Approaching Kenya’s wildlife via horseback makes you feel truly alive (if a bit nervous).
Ernest Hemingway said Africa was the one place "it pleased me to live, to really live. Not just let my life pass." I'm in East Africa determined to have a Hemingwayesque experience. Well, Hemingway minus the avid shooting and stuffing of wild animals to ship home to decorate the walls of a den. I want that connection with the primal self, being on the edge, completely alive and engaged in the moment. I've been to Africa many times, but I want something more this trip, more intense, something other than just sitting and watching wildlife from the safety of a vehicle.
That's why I've come to this wilderness practically smack in the middle of Kenya. "You've got our Honeymoon Suite," the manager of the Loisaba Lodge says proudly, despite the fact that I'm traveling alone. I gamely hang out the "Do Not Disturb" sign, then turn in early to rest up for tomorrow's big adventure: a wildlife safari—not by Land Rover, but on horseback.
Here's a tip: Never tell anyone you're from Texas before going horseback riding.
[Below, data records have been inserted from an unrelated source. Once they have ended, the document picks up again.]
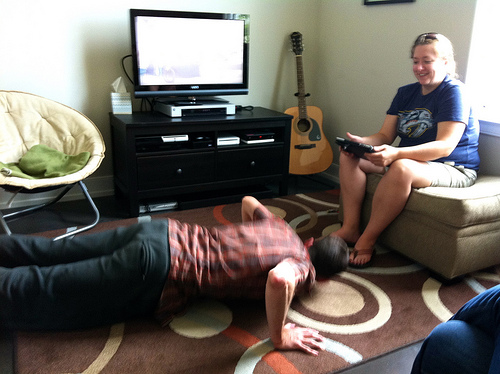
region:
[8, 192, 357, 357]
man doing push-ups on a carpet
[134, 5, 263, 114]
TV standing on a DVD player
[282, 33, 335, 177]
an acoustic guitar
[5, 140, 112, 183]
a green throw on a chair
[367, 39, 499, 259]
woman sitting on an ottoman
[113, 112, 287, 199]
a black entertainment unit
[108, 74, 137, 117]
a box of tissue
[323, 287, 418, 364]
a colorful carpet with abstract patterns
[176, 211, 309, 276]
man wearing a plaid shirt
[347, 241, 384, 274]
woman wearing flip flops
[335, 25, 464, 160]
woman in blue and white shirt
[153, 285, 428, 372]
rug with circles on it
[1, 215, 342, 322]
person doing a push up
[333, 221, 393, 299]
sandal with a brown strap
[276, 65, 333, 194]
brown acoustic guitar on stand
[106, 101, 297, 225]
black stand for t.v.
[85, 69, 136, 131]
tissues in a box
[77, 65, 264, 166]
t.v. on a stand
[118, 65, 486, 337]
two people in a living room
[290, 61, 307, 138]
strings on a guitar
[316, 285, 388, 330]
brown disc on the floor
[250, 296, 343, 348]
man's hand balancing on the floor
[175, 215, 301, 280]
pink and black shirt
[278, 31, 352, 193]
guitar on the wall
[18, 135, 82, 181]
green fabric in the chair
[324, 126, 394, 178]
woman holding black tablet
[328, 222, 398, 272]
brown flip flops on woman's feet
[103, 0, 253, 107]
black edge of television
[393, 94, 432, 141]
white symbol on blue shirt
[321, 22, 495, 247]
woman sitting on sofa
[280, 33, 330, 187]
an acoustic guitar in corner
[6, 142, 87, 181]
a green pillow in chair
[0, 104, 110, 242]
a white chair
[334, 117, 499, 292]
a tan foot stool woman is sitting on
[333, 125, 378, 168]
a woman is playing with her tablet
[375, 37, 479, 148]
a woman wearing a blue shirt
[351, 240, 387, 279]
a woman wearing a thong on left foot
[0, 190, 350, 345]
a guy is on the rug doing push ups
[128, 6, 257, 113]
a tv on counter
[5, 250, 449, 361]
a brown plush spiral rug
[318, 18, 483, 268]
a woman on an ottoman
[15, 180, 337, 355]
a man doing push ups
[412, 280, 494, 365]
a person in blue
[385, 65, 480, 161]
a navy shirt on a woman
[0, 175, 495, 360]
a brown patterned rug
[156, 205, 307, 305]
a red plaid shirt on a man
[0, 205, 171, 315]
gray pants on a man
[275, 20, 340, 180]
a guitar in a corner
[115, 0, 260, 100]
a flat screen television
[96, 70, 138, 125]
a white tissue box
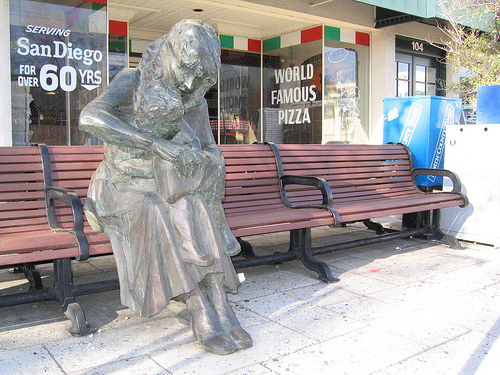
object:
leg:
[53, 257, 99, 339]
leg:
[291, 229, 336, 284]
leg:
[428, 209, 463, 252]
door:
[395, 53, 411, 96]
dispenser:
[382, 95, 462, 193]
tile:
[280, 280, 365, 309]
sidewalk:
[0, 213, 499, 375]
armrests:
[407, 168, 461, 195]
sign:
[335, 70, 365, 132]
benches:
[0, 143, 471, 336]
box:
[438, 123, 499, 250]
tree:
[424, 0, 499, 122]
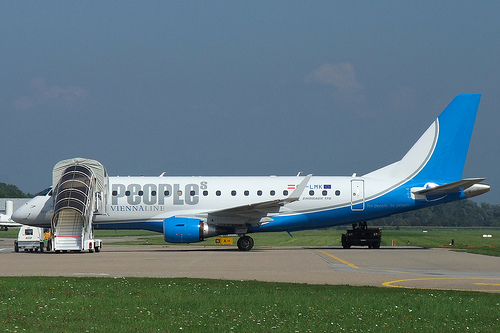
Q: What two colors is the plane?
A: Blue and white.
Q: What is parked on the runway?
A: An airplane.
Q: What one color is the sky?
A: Blue.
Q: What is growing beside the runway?
A: Grass.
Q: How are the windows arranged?
A: In a row.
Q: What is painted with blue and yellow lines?
A: Tarmac.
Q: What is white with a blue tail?
A: Plane.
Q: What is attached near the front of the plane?
A: Steps.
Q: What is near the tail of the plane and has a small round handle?
A: Door.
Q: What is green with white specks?
A: Grass.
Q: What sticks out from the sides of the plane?
A: Wings.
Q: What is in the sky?
A: Clouds.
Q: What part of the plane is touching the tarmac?
A: Wheels.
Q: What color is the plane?
A: Blue and white.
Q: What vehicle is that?
A: A plane.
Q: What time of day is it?
A: Daytime.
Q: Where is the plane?
A: On the tarmac.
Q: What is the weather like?
A: Clear.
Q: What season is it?
A: Spring.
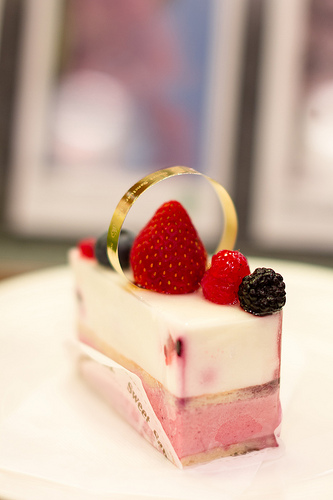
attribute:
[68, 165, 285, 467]
cake — pink, layered, rectangular, white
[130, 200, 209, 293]
stawberry — red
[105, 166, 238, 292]
gold ring — engraved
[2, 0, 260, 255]
picture — framed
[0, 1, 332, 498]
background — blurry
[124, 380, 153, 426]
sweet — gold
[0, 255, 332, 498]
plate — round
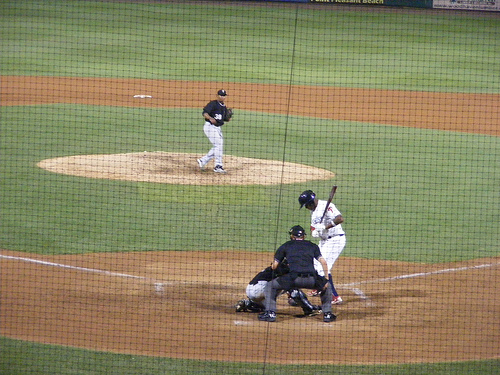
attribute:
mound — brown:
[36, 143, 334, 197]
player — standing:
[298, 187, 360, 308]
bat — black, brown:
[315, 182, 341, 232]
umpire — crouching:
[264, 222, 339, 331]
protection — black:
[280, 240, 325, 286]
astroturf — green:
[39, 10, 374, 78]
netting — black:
[1, 4, 68, 360]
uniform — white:
[309, 201, 345, 267]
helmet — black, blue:
[292, 188, 320, 203]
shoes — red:
[323, 289, 342, 308]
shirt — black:
[270, 243, 322, 272]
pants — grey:
[268, 274, 335, 319]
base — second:
[125, 88, 161, 105]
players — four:
[165, 85, 373, 344]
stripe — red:
[323, 204, 337, 215]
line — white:
[336, 280, 379, 314]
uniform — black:
[200, 102, 236, 172]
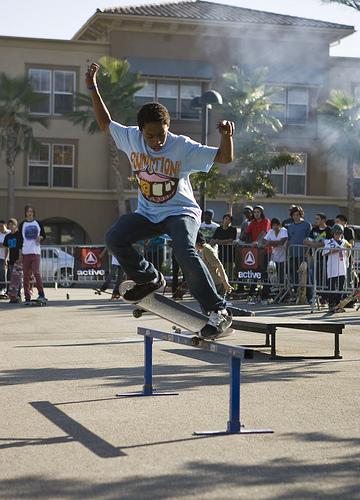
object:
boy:
[84, 61, 235, 338]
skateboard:
[119, 280, 234, 338]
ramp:
[115, 327, 274, 435]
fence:
[0, 245, 359, 313]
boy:
[322, 225, 352, 313]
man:
[18, 205, 45, 301]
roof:
[99, 0, 356, 26]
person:
[262, 218, 288, 284]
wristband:
[87, 84, 97, 89]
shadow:
[27, 396, 209, 459]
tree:
[0, 75, 48, 216]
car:
[40, 247, 75, 288]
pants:
[23, 254, 44, 300]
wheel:
[133, 309, 142, 318]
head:
[137, 103, 170, 152]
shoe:
[199, 308, 233, 340]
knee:
[104, 231, 118, 251]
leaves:
[31, 116, 49, 130]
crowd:
[200, 207, 355, 313]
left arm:
[189, 133, 233, 163]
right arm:
[90, 87, 137, 139]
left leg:
[168, 217, 227, 312]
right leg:
[105, 212, 160, 282]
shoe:
[123, 270, 166, 302]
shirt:
[109, 120, 220, 224]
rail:
[138, 327, 255, 360]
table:
[233, 317, 345, 360]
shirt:
[18, 219, 46, 254]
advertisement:
[74, 246, 109, 275]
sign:
[236, 247, 265, 279]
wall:
[80, 135, 107, 190]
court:
[0, 308, 360, 499]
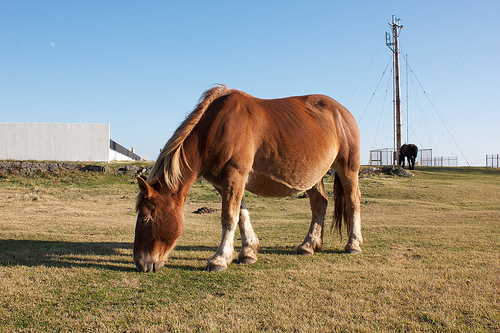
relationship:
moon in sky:
[46, 39, 58, 49] [98, 50, 170, 101]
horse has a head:
[107, 90, 370, 259] [125, 177, 182, 275]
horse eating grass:
[133, 82, 361, 273] [135, 270, 199, 301]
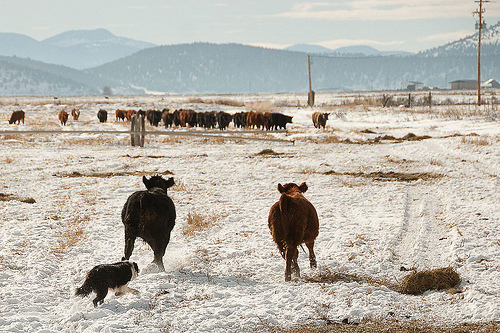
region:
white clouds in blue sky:
[12, 8, 48, 33]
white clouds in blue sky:
[316, 26, 369, 75]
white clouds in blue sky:
[177, 15, 240, 73]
Texans are inevitably given the biggest, most spirited (cowboy speak for uncontrollable) horse in the stable. Barrow Boy, which might as well be Swahili for Bad Boy, is so big he comes with his own set of steps to help riders climb into the saddle.
That brings me to the next problem: no handlebars. I'm a Western guy, and in Kenya they ride English. As if the British didn't do enough damage teaching millions of people to drive on the left side of the road, they also deprived their former colonies of saddle horns.
As we head out into the bush, Adam Dida, my guide, assures me: "You won't need to hang on for dear life, because these horses have been raised around wild animals, and they won't bolt at the first sign of an elephant or a zebra."
"Zebras? Lions eat zebras, don't they?" I ask in a voice I last used at age 12. Of course I know the answer. What I'm really asking is: "Aren't horses just zebras without stripes? Then why are we riding these meat treats into a herd of lion food?"
Dida brushes aside my concerns with a simple, "Lions have never come after the horses." Before I can ask why, he diverts my attention to a Hemingway moment, pointing out a group of elephants a hundred yards away. Slowly and quietly we ride closer. Elephants have poor eyesight, but excellent hearing and sense of smell. The wind is in our favor, and we maneuver into position for a good picture. Then, like Hemingway raising his rifle and carefully sighting down the barrel, I lift my camera and fire off three quick shots before the elephants ever notice us.